Na koniec zostawiłam coś, co na pierwszy rzut oka wskazywało na bardziej niemiecki produkt ale jak się lepiej przyjrzeliśmy, odkryliśmy, że pochodzi z naszego kraju.
fot.Chudy "Gold Wasser" |
Gold Wasser, niemiecka nazwa a pod nią, drobnym druczkiem dopisane: gdański likier ziołowy. Poland 2012. Można wnioskować, że butelki te zalegają w sklepie od czasu Euro 2012, które odbyło się między innymi w Polsce. Nie jestem tylko przekonana co do tego, że Euro 2012 było promowane w Chinach, ale kto to wie...
W końcu ostatnio nam przyznali, że znają i kochają Lewandowskiego, więc wszystko jest możliwe. Ich chińskie umysły nie potrafią tylko pojąć, dlaczego rodowity Polak gra w niemieckiej drużynie. Dość może tych alkoholowych i sportowych rewelacji, w końcu mamy dziś temat spożywczy, tak więc zostaniemy przy napojach ale już bez procentów.
fot.Pina "chińska Mirinda" |
Przed Wami cały szereg chińskiej Mirindy, o wielu smakach. Za to uwielbiam ten kraj, mają tutaj chyba wszystkie smaki jakie tylko są możliwe, nie wiem dlaczego u nas jest tak ograniczony wybór! Podobnie jest także z fantą!

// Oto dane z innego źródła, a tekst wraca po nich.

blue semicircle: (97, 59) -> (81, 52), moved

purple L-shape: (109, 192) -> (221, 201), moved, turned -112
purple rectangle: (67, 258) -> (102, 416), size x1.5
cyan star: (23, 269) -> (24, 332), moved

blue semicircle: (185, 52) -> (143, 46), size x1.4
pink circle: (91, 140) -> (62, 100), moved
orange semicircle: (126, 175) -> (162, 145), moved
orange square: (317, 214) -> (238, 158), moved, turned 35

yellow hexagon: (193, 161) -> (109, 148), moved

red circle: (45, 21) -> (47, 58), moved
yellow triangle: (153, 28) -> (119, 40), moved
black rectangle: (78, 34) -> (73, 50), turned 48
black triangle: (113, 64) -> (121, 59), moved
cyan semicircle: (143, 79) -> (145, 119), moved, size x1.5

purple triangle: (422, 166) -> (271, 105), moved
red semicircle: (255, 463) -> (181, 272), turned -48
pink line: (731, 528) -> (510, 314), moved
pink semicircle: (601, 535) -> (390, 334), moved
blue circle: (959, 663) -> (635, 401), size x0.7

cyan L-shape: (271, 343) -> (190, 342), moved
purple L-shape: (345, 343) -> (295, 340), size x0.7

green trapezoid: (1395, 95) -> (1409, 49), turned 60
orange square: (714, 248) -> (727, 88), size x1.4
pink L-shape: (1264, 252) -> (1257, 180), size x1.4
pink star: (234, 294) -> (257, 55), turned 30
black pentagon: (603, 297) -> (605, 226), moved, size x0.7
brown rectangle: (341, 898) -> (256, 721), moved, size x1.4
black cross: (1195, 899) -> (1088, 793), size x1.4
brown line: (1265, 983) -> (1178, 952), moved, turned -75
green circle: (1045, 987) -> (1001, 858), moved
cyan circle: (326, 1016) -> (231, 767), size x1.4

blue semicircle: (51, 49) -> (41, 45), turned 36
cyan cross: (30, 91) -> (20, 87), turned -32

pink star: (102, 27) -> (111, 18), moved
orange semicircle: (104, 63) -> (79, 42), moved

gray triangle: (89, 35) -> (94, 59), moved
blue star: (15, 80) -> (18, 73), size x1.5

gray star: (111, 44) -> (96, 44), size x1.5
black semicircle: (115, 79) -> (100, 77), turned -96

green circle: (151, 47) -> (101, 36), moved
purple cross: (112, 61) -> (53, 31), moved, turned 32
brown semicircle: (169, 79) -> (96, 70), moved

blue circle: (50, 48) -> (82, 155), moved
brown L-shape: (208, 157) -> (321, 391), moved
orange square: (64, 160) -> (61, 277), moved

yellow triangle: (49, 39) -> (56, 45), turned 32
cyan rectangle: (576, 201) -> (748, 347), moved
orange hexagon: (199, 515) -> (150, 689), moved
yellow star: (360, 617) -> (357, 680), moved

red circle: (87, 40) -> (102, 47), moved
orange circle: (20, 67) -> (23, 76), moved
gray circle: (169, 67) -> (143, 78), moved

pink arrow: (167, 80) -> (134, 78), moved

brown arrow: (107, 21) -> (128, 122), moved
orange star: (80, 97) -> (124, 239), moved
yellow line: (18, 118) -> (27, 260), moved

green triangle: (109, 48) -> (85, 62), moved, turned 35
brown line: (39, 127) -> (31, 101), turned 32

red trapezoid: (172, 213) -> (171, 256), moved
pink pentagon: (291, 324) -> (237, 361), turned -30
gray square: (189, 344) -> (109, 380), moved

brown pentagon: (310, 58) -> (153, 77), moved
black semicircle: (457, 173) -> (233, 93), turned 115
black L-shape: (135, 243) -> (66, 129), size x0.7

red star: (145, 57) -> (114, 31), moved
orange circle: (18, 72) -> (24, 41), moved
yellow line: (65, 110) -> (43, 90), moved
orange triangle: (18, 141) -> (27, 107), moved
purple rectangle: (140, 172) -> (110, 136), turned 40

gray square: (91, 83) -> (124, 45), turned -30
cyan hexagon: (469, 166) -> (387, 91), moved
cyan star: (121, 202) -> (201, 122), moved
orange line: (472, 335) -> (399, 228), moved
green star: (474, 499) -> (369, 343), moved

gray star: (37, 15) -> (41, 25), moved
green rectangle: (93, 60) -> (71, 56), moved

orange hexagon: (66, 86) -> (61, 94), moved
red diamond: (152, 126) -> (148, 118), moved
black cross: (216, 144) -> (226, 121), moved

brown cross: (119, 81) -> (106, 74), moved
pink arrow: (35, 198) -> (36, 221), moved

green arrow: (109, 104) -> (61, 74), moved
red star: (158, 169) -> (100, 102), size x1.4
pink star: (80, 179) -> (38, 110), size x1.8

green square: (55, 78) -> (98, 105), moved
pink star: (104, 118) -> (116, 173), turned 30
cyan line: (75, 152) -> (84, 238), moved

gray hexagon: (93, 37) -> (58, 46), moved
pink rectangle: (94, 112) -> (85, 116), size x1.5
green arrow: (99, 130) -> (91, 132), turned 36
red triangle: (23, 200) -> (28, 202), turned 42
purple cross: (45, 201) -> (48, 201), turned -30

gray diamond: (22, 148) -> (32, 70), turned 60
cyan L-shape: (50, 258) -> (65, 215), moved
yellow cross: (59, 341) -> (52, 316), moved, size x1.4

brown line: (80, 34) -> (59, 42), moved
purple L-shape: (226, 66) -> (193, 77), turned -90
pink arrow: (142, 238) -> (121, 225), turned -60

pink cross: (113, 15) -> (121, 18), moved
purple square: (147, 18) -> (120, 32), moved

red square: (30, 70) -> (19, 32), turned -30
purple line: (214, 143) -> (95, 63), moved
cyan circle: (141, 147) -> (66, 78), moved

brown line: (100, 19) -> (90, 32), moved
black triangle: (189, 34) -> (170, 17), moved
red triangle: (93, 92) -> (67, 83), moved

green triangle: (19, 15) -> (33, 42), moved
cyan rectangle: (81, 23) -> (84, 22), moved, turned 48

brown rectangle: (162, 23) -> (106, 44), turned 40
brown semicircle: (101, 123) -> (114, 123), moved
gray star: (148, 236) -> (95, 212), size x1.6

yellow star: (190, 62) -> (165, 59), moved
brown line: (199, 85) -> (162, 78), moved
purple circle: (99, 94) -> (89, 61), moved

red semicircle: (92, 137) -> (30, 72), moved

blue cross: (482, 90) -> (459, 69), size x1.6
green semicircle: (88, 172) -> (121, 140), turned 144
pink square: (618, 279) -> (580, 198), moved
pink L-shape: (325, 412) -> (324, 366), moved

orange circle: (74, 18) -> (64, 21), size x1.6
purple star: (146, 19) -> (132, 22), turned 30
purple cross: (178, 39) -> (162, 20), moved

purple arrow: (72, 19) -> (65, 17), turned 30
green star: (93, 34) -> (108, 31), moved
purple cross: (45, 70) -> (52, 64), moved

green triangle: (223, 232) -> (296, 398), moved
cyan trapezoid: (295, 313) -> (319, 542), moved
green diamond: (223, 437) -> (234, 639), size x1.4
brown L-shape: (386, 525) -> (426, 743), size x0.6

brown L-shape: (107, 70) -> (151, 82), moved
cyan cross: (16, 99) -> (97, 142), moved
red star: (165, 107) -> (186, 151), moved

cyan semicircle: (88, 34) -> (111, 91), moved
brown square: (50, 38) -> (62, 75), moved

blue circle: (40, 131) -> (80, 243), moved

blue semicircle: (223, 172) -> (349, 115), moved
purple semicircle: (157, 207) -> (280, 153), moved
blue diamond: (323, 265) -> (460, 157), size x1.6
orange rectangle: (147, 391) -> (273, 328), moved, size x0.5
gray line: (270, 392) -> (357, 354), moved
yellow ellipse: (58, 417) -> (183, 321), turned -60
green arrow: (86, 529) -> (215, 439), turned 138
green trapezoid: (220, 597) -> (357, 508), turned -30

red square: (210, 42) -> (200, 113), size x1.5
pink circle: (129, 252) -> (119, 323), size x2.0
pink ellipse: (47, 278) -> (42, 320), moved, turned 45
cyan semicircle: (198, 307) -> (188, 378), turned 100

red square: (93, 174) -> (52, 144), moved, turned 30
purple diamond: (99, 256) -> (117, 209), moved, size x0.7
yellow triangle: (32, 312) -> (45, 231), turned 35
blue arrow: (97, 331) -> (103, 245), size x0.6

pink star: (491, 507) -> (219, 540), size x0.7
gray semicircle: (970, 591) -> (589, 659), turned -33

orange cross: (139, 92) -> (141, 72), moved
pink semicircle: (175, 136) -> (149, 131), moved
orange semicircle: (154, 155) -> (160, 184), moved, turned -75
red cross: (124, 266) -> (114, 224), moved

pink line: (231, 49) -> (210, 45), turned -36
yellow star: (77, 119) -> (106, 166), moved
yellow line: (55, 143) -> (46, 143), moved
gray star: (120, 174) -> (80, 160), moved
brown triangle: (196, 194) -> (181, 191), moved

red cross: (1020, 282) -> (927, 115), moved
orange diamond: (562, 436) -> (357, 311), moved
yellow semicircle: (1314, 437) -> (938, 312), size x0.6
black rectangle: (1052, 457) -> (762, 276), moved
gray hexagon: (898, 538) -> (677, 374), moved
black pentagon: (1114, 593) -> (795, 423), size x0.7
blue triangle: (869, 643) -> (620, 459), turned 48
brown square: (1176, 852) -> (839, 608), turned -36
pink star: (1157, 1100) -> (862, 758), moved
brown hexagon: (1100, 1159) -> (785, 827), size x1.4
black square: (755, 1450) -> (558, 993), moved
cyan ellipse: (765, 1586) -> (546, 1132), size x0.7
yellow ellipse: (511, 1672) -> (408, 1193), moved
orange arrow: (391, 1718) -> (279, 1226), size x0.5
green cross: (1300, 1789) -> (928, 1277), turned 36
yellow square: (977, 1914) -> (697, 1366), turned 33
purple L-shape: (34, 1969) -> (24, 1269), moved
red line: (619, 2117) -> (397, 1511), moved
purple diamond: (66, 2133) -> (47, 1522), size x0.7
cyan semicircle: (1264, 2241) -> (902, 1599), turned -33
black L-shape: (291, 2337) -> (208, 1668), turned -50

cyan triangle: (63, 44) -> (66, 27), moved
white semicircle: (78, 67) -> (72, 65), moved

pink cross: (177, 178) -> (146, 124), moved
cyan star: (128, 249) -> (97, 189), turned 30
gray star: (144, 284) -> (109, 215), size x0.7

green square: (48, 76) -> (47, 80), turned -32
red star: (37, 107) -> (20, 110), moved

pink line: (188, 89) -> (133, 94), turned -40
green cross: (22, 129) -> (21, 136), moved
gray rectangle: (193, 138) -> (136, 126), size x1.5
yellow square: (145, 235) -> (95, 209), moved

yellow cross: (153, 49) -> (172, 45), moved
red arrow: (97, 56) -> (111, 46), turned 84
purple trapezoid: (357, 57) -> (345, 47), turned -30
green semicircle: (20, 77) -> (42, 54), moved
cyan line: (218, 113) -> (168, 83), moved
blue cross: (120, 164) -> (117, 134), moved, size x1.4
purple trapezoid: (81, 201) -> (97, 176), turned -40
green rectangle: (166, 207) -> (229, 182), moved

fot.Pina "chińska Fanta" |
Ananasowa, brzoskwiniowa, gruszkowa dosłownie taka, jakiej tylko dusza zapragnie. Przyjazne są także ceny, mała butelka 3 RMB czyli jakieś 1,50 PLN. Nie gustuję w takich napojach ale raz na jakiś czas dobrze jest posmakować czegoś zupełnie innego.
Znalazł się także chiński Lipton ale w wydaniu herbaty z mlekiem, Chińczycy bardzo lubią pić herbatę z mlekiem, choć w moim odczuciu jest to bardziej mleko z herbatą i żelowymi kulkami. Na każdym kroku znajdziecie tu budkę, w której zaserwują Wam taką mleczną herbatkę na wynos.
fot.Chudy "chiński Lipton" |
Na koniec coś co miało dziwny, nieprzyjemny zapach i wygląd, ale bez wątpienia zasługuje na miejsce na blogu! Dodam jeszcze, że nie jest to nic związanego z napojami. Widok ten totalnie zwalił mnie z nóg, a zrobić zdjęcie w tym smrodku, to było nie lada wyzwanie, dlatego mam nadzieję, że docenicie nasz trud. Przed Wami suszona kaczka w całości, we własnej osobie:
fot.Chudy "suszona kaczka" |
Pisząc "suszona w całości", dokładnie to miałam na myśli, tutaj takie rzeczy suszy się bez jakiejkolwiek obróbki, podobnie jak ryby.
fot.Chudy "suszona kaczka" |
Tym niezwykle miłym akcentem na dziś kończymy. Dziękuję! Do następnego razu!